» **Try it**
Answer these questions from the interview transcript:
1. What is the juicery called?
2. In what year did the concept for the business begin?
3. About how many employees does the business have now?

──────── Given text ────────

Dima: Yeah. So, and it’s got a lot of ton of amazing ingredients saying anywhere from Maka to turmeric to ginseng. There’s, I believe last I counted. I think we’ve been adding about 16 or 17 ingredients in there. I’ll get you guys a full list.
David: Well, let’s say before I I’m actually interested in the Juice parlor Can you tell us a little bit more about that?
Dima: So, it’s a Juicery. We started way back in the day….
David: What is the name?
Dima: …The Juice Parlor.
David: Oh it is called the juice parlor.
Dima: Yes. The juice parlor, P-A-R-L-O-R
David: Alright. Got it.
Dima: You can find the juiceparlor.com.
David: And where’s that located?
David: It’s in North Hollywood. Its 5658 going to Boulevard in North Hollywood.
Dima: California 91601.
Dima: You can check it out online and we’re on Yelp.
Dima: All the delivery apps, Doordash, Grubhub, UberEats Postmates. Basically what we do is we make fresh made to order organic juices, smoothies, Asahi bowls.
Dima: We basically, that’s all we do really. Just those three main things. We also have like avocado toasts and things like that. But when we first opened it up my partner at the time and I, the concept was to provide something to the community that may not be in that area. For example, so to be very blunt, especially in the times that we’re now. The way that we thought about it was we don’t want to put another Juicery in a white neighborhood.
David: Right? I mean, it sounds weird, but like literally…
Dima: …six, seven, five, six years ago, we were thinking of that.
Dima: And our whole goal was to bring affordable, fresh made to order organic juices to other communities.
David: So, is there a specific demographic that you actually target in that area?
Dima: No, there’s no specific demographic, but the area in general, the demographics…
David: Is very diverse?
Dima: …it is a lot more diverse…
David: Got it.
Dima: …Yeah. I mean, there’s North Hollywood is like an artsy community…
Dima: …There’s actors, singers…
Dima: …dancers, musicians. I mean just our area along. There’s a ton of like music studios, recording artists. I mean, we have artists coming in like every day.
Dima: Different like people in…
Dima: ..people that you look on Instagram or you’ll see on TV and then you meet them in person. And you’re like, wow. There’s just like and all..
David: Just like everybody else?
Dima: …normal person like everyone else you know So yeah,
David: This was started how long ago?
Dima: The concept was six years ago. 2014. Took us about a year to build out 2015. Yeah. And now it’s basically design, obviously develop the business in a way where it’s fully sustainable. I have an amazing staff. We have about 10 or 11 employees now.
David: So, let me ask you a question because, especially, well, in the last 10 years, it’s the economy has been doing very well, right? Despise, the market crash in 2008, 2009, 10. But around 2011, 2012, things started to pick up a little bit. So we’ve been on the run for about eight years as far as the economy. So, did you find it difficult when you were beginning to establish this business as far as requiring lease, the capital. Can you tell us a little bit more about that process? How did you go from concept to the…
Dima: That’s a great question.
David: ..to reality?
Dima: So, basically when I, before I did that, I was in sales.

──────── Data ────────

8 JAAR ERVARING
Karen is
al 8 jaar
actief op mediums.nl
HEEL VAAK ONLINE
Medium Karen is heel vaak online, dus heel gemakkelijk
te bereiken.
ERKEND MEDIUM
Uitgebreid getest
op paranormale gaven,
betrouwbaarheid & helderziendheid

────────
──────── Data ────────

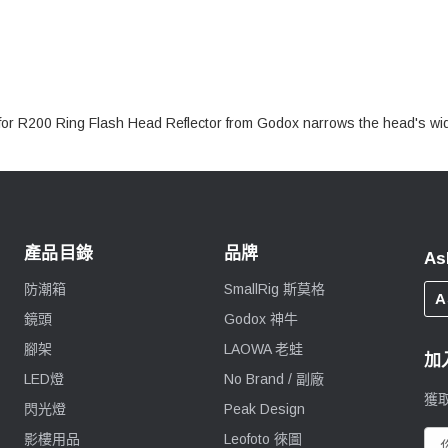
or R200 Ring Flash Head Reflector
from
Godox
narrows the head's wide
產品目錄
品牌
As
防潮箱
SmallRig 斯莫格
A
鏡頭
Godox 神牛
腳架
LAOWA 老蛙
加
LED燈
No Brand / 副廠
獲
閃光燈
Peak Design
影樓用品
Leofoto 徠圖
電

────────
──────── Data ────────

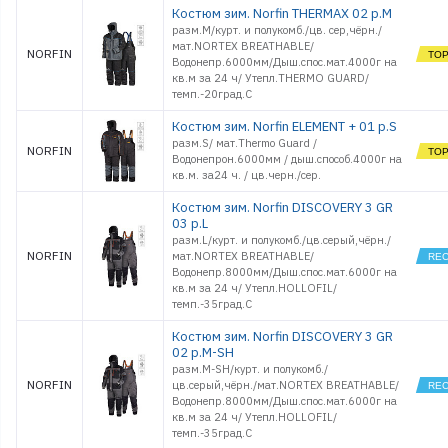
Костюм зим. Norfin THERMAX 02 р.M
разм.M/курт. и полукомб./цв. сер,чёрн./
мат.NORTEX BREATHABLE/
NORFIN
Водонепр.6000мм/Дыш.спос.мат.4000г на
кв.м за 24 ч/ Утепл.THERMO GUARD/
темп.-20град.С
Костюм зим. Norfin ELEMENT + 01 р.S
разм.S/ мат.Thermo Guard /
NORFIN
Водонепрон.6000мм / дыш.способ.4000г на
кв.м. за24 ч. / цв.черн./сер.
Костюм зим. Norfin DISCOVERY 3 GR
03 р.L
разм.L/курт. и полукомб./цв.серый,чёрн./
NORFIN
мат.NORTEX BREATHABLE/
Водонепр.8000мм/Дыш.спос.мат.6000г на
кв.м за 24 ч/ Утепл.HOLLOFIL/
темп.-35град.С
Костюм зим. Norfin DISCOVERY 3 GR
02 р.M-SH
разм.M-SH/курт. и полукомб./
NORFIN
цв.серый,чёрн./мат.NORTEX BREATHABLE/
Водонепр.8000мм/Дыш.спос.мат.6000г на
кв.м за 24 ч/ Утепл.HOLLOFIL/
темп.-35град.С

────────

» **Response below**
1. The Juice Parlor
2. 2014
3. About 10 or 11